# Problem requirements
In the extracted text of the items below, substitute "Homepage" for "Startseite" and leave everything else unchanged. Omit the pictures from your answer.

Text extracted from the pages
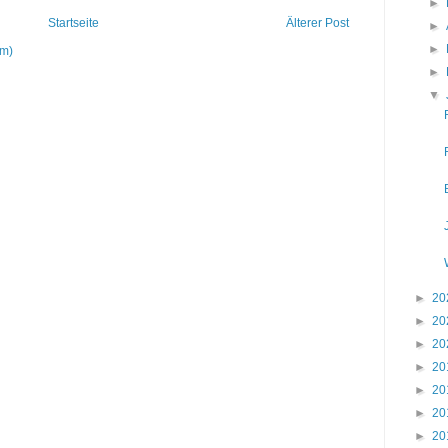
►
Startseite
Älterer Post
►
►
om)
►
▼
►
20
►
20
►
20
►
20
►
20
►
20
►
20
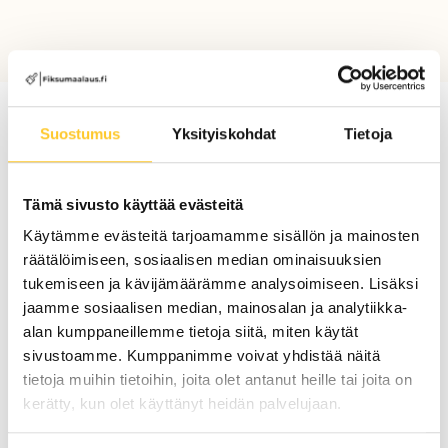
Suostumus
Yksityiskohdat
Tietoja
Tämä sivusto käyttää evästeitä
Käytämme evästeitä tarjoamamme sisällön ja mainosten
räätälöimiseen, sosiaalisen median ominaisuuksien
tukemiseen ja kävijämäärämme analysoimiseen. Lisäksi
jaamme sosiaalisen median, mainosalan ja analytiikka-
alan kumppaneillemme tietoja siitä, miten käytät
sivustoamme. Kumppanimme voivat yhdistää näitä
tietoja muihin tietoihin, joita olet antanut heille tai joita on
kerätty, kun olet käyttänyt heidän palvelujaan.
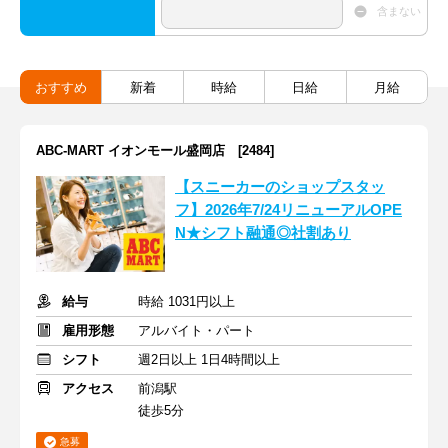
含まない
おすすめ
新着
時給
日給
月給
ABC-MART イオンモール盛岡店 [2484]
【スニーカーのショップスタッ
フ】2026年7/24リニューアルOPE
N★シフト融通◎社割あり
給与
時給 1031円以上
雇用形態
アルバイト・パート
シフト
週2日以上 1日4時間以上
アクセス
前潟駅
徒歩5分
急募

# Solution for this problem
►
Homepage
Älterer Post
►
►
om)
►
▼
►
20
►
20
►
20
►
20
►
20
►
20
►
20
Suostumus
Yksityiskohdat
Tietoja
Tämä sivusto käyttää evästeitä
Käytämme evästeitä tarjoamamme sisällön ja mainosten
räätälöimiseen, sosiaalisen median ominaisuuksien
tukemiseen ja kävijämäärämme analysoimiseen. Lisäksi
jaamme sosiaalisen median, mainosalan ja analytiikka-
alan kumppaneillemme tietoja siitä, miten käytät
sivustoamme. Kumppanimme voivat yhdistää näitä
tietoja muihin tietoihin, joita olet antanut heille tai joita on
kerätty, kun olet käyttänyt heidän palvelujaan.
含まない
おすすめ
新着
時給
日給
月給
ABC-MART イオンモール盛岡店 [2484]
【スニーカーのショップスタッ
フ】2026年7/24リニューアルOPE
N★シフト融通◎社割あり
給与
時給 1031円以上
雇用形態
アルバイト・パート
シフト
週2日以上 1日4時間以上
アクセス
前潟駅
徒歩5分
急募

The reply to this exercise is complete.